- [DOCUMENT PASSAGE]:
BEGIN
Brainy Encyclopaedia.com
This introductory section sets out the reasons why managers of companies and other organisations, and, in fact, why all of us should have considerable concern about the issues of energy supply and demand. It outlines the UK and global energy situations without attempting to be a technical work (as with the rest of this book it is designed to be read by non-energy professionals), because understanding the context of the energy issue is important both in order to guide and motivate informed decision making. Sometimes, to the annoyance of energy professionals, energy demand decisions that ultimately drive supply decisions are taken by many diverse groups and individuals and are not driven by energy issues, but rather by many other technological, economic, social and emotional factors. For instance:
• Do we invest in a more efficient boiler when we have three other projects competing for scarce capital that will increase sales or improve quality?
• We need a new building quickly, and energy is only a small proportion of total costs; why should we bother about its energy efficiency?
• Does reducing carbon emissions really matter, compared to making a profit?
This book is based firmly in the reality of the knowledge that these kinds of questions that have to be answered every day in organisations. I believe they can only be answered optimally with a good understanding of the UK and global energy context.
The large-scale use of energy, fuel and electricity is literally the lifeblood of modern society. Without it we cannot manufacture goods, we cannot travel or transport goods, we cannot grow food in the quantities and at the prices we are used to, and ultimately we cannot survive in environments outside a narrow band of temperatures.
Society is facing a number of challenges over the coming decades that include international terrorism, the proliferation of nuclear weapons and how to bring the developing world up to a standard of living comparable to that of developed countries. All of these have direct links to energy supply and demand. They are also all taking place in the context of what may turn out to be the largest problem – global climate change caused by human activities. We cannot develop the world such that a global population of ten billion has the benefit of the energy use that the developed world currently enjoys using the existing fossil fuel-based energy systems. Fossil fuels would quickly be depleted and the effects on the global climate would be far larger than anything seen so far, possibly catastrophic. Even without considering the development issue, the continued use of fossil fuels is ultimately unsustainable due to their finite nature.
The section is divided into three chapters dealing with the three main concerns that make energy an important issue, irrespective of the price of energy.
First, we deal with the issue of the finite nature of fossil fuels, the lifeblood of our industrial and post-industrial society. This is considered by most to be a long-term problem, but as we will see there are those analysts who consider it very much a short-term problem. As the source of most of our fossil fuel is from potentially unstable regions of the world, particularly the Middle East, and there is the ever-present threat of terrorism on a large scale, fossil fuel supplies could be constrained at any time by geopolitical events, irrespective of the physical availability of oil and gas in the ground.
Second, we deal with the threat of climate change, a threat that is driving policy in many countries. Climate change can be considered a medium-term concern that demands attention now.
END
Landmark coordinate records
BEGIN
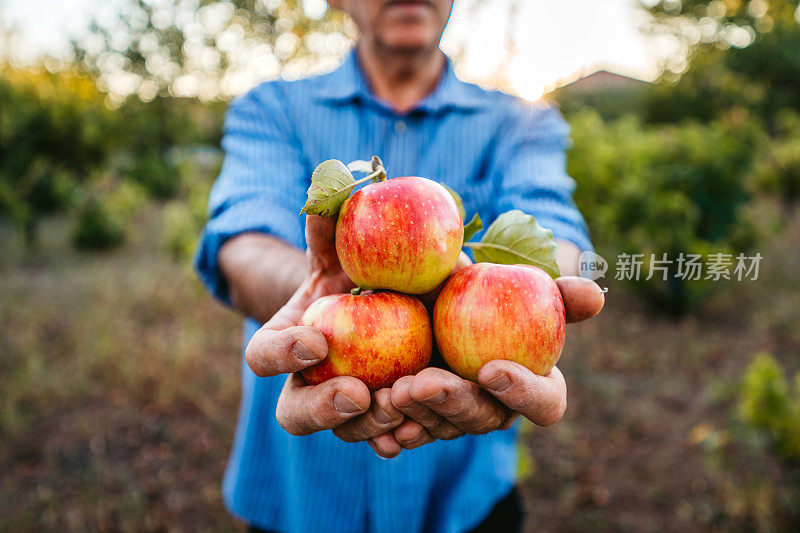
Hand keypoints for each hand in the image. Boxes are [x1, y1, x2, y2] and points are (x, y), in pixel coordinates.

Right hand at [244, 215, 404, 454]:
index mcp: (282, 345)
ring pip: (345, 433)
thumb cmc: (351, 267)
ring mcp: (341, 409)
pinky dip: (397, 438)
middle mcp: (304, 385)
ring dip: (370, 424)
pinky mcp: (379, 418)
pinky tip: (415, 429)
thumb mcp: (340, 246)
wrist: (381, 298)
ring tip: (400, 403)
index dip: (281, 354)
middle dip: (322, 409)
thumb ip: (328, 226)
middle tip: (356, 392)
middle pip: (295, 414)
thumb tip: (326, 188)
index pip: (262, 356)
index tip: (316, 339)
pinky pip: (383, 439)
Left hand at [389, 276, 604, 449]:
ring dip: (420, 413)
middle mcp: (496, 408)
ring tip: (393, 391)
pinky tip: (382, 425)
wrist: (426, 295)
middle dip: (454, 404)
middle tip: (423, 381)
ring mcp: (456, 419)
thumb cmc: (481, 290)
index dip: (523, 393)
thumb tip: (594, 295)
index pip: (544, 403)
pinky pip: (411, 435)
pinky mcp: (421, 419)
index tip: (491, 369)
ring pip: (443, 429)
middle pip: (484, 420)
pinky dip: (395, 432)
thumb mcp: (510, 281)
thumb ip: (553, 291)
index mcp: (531, 383)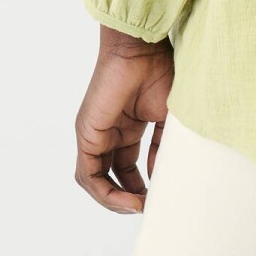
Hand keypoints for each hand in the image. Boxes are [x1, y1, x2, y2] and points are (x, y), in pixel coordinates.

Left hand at [75, 25, 174, 213]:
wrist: (141, 48)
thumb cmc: (159, 70)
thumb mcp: (168, 115)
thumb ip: (162, 147)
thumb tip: (160, 177)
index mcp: (127, 127)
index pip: (127, 167)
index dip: (140, 186)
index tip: (158, 196)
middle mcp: (108, 134)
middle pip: (110, 178)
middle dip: (128, 197)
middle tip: (148, 207)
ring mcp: (95, 135)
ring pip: (96, 181)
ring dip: (116, 201)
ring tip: (138, 207)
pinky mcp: (87, 136)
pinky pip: (89, 175)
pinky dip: (106, 193)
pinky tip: (128, 199)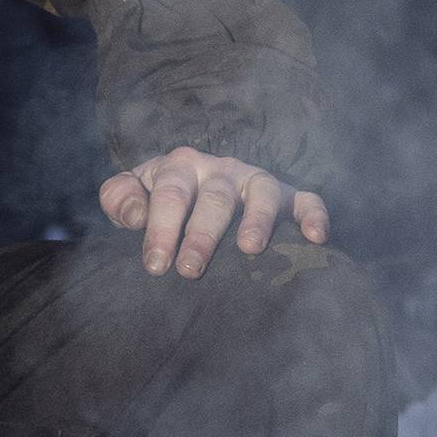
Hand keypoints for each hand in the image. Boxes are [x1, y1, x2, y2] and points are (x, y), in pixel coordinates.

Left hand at [97, 147, 328, 279]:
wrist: (195, 184)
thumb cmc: (159, 200)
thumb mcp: (132, 192)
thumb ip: (120, 198)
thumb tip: (136, 215)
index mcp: (180, 167)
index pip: (170, 194)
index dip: (161, 228)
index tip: (155, 265)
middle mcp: (220, 170)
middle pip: (214, 198)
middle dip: (202, 234)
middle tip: (190, 269)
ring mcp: (255, 180)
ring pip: (261, 191)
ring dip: (257, 219)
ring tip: (250, 250)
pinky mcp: (286, 195)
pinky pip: (305, 199)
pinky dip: (314, 214)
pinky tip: (316, 238)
END
- [BRIEF 1]:
Reproduce the passage on energy supply and demand word for word, beginning with "This book is" and ending with "band of temperatures.".
- [BRIEF 2]:
Carry on the passage on energy supply and demand from its last sentence.

- [EXERCISE OUTPUT 1]:
This book is based firmly in the reality of the knowledge that these kinds of questions that have to be answered every day in organisations. I believe they can only be answered optimally with a good understanding of the UK and global energy context.
The large-scale use of energy, fuel and electricity is literally the lifeblood of modern society. Without it we cannot manufacture goods, we cannot travel or transport goods, we cannot grow food in the quantities and at the prices we are used to, and ultimately we cannot survive in environments outside a narrow band of temperatures.

- [EXERCISE OUTPUT 2]:
Third, we deal with the existing, and foreseeable, legislative and regulatory pressures that have been added to by the first two concerns. These can be considered short-term concerns because the laws and regulations discussed are already in existence or are coming soon. Non-compliance is not an option for any organisation.
In addition to these issues, organisations of all types have been facing greatly increased energy prices and energy price volatility. Since 2002 energy prices for some customers in the industrial market have risen between 50 and 100 per cent. Short-term spikes in gas prices have been particularly extreme. This sudden and extreme price increase has put energy and the control of energy costs firmly back on the agenda for directors and senior managers of most organisations. For some energy intensive manufacturers, the increased prices are threatening competitiveness and even their survival with a growing number of sites being closed or suspending operations due to high energy prices. Several companies in the UK linked the rise in energy prices to reduced profits in their annual general meetings. This is the immediate problem facing managers of all organisations today.
This confluence of problems, combined with increasing and more volatile energy prices, the ageing energy infrastructure within many organisations and the decline in capacity to manage energy which occurred during the period of low and stable energy prices, means that there is a massive need for a re-allocation of resources in favour of improving energy efficiency and implementing cleaner, low carbon energy solutions. This re-allocation of resources will have to come from all energy users, energy suppliers and financial institutions.
Energy users can have three responses to the energy problems discussed above:
1. do nothing;
2. implement programmes focused purely on cost saving;
3. view the problems as a strategic opportunity and respond accordingly.
The scale and nature of the problems suggests that doing nothing is not really an option for credible companies interested in a long-term future. If energy prices do not force such companies out of business surely customer demands and increasing regulations will do so. For many organisations the proper response will be to implement a programme focused on energy cost saving, and this book outlines methods and techniques that will allow maximum savings to be achieved. For some organisations, and the number is growing, the response to the energy and environmental problems will be to see them as a strategic opportunity to differentiate themselves in a crowded marketplace. Such organisations are likely to implement programmes that go beyond pure cost saving and move into carbon management and projects such as renewable energy, which may not yet be fully economic. They believe that the indirect benefits such as corporate social responsibility reputation and improved risk management elements of these projects outweigh simple project economics.
For organisations choosing either a cost-saving response or a strategic opportunity response, the problems will include accessing sufficient capital, human and technical resources. This is where outsourcing of some or all of the energy management process can be a useful tool.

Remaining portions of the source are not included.